Reflection of self

It took quite a while to get back on track after veering off so many times. There were times that I’d let go of unhealthy attachments, but still found a false reason to latch on even tighter. There were times that I’d run back to the comfortability of the past because the unknown seemed too terrifying. There were times that I’d try forcing a connection knowing that I felt nothing at all deep down. 

All of those things were distractions that caused me to lose sight of my true identity, and my purpose of living. Now that I’ve gotten rid of these distractions, I can finally say that I’m back on track with a profound vision of who I am; a strong and confident man with a full life of happiness ahead.   

I kind of forgotten that over the past few years. I was tainted by many situations and how they played out to find myself in an identity crisis. I’ve questioned different aspects of myself, wondering if certain traits that I’d develop throughout the years is really a part of who I am. There were times that I sacrificed my comfortability for the happiness and appeasement of others, while deep down I felt lost and stuck. As a result, I slowly lost some of the most important pieces of myself.

» DATA SEGMENT:
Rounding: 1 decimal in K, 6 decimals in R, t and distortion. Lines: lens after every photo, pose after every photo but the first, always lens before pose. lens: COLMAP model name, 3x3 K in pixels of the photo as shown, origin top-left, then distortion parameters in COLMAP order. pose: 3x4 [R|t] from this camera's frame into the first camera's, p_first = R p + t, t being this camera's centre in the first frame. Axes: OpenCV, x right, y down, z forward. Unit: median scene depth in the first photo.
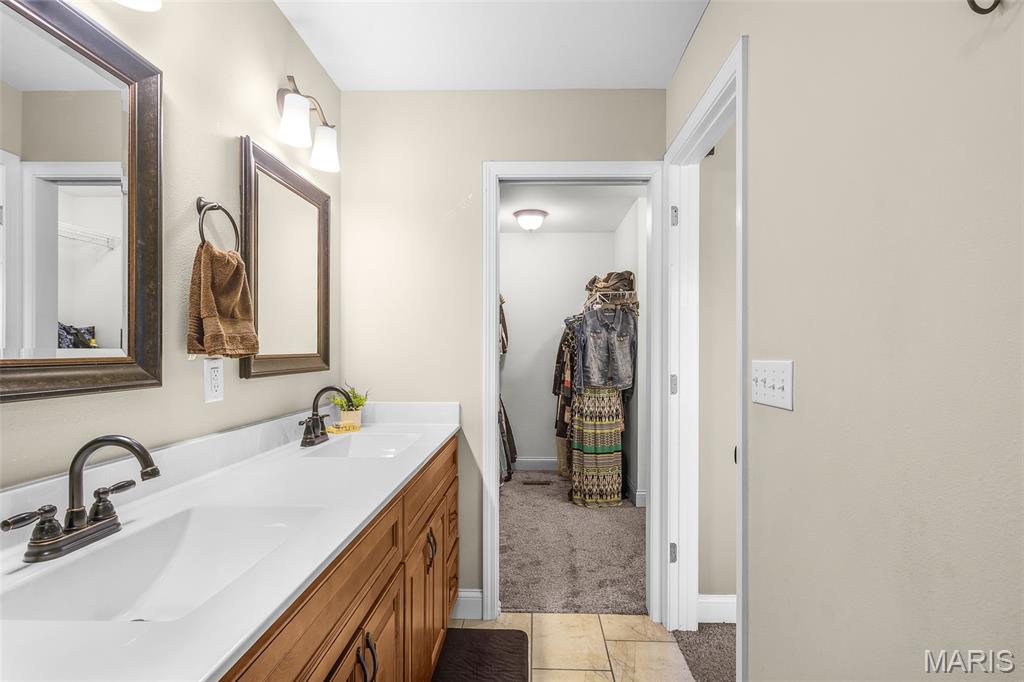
lens RADIAL K [[480.5, 0, 532.3], [0, 480.5, 339.4], [0, 0, 1]] dist [0.001000, 0.000338]
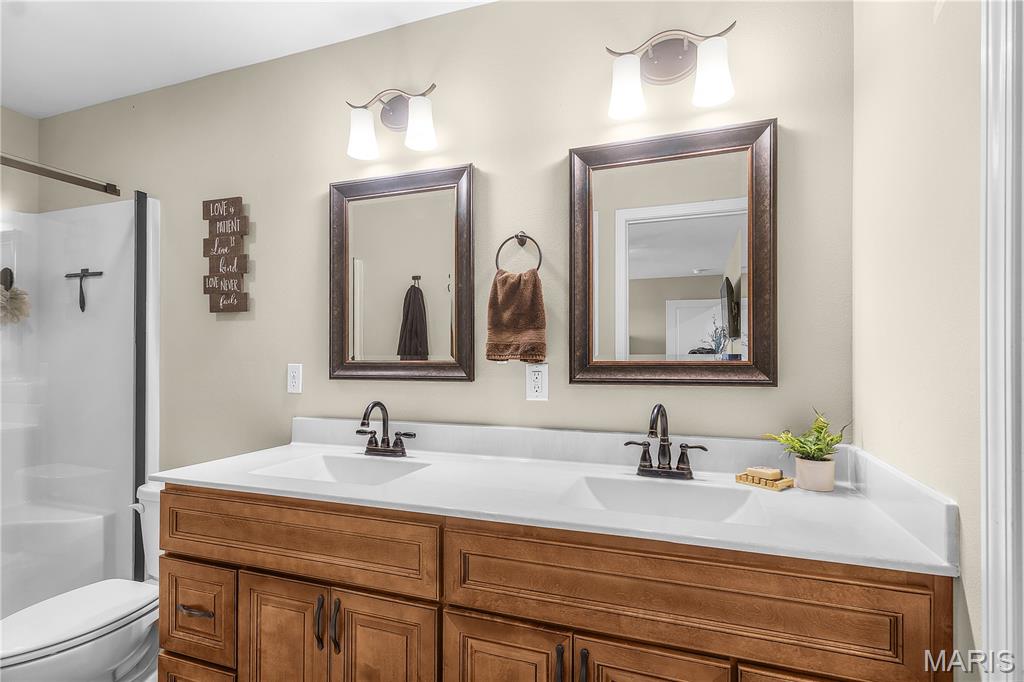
lens RADIAL K [[480.5, 0, 532.3], [0, 480.5, 339.4], [0, 0, 1]] dist [0.001000, 0.000338]
pose [[-0.308186, -0.032851, -0.950759, 0.497176], [0.020035, 0.998958, -0.041011, 0.031805], [0.951115, -0.031688, -0.307207, 1.473653]]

» EXERCISE DESCRIPTION: Carry the "Reflection of self" essay forward from its final sentence. The listing is unrelated to the reflection.

» RESPONSE BOX:
It took some true courage on my end to finally realize and admit these things to myself. I had to give myself an honesty inventory related to my life. I had to start admitting things to myself for what they truly are. It wasn’t easy at all. As a matter of fact, it was extremely painful to be brutally honest with myself. But, it’s definitely something that I had to do to get closer to my purpose and finding out who I truly am. 

After taking this tough step forward, I can honestly say my vision has become clearer. I can now see the man that I want to become. I have a stronger sense of self. I am aware of the different avenues that I want to travel in life. I have something to truly look forward to and live for. 

This is definitely not something that happens over night. It can take a great amount of time to get to this level. But, there’s definitely light at the end of the tunnel. In order to see this light, you have to keep trusting and believing, while staying true to who you are.

Don’t give up on yourself.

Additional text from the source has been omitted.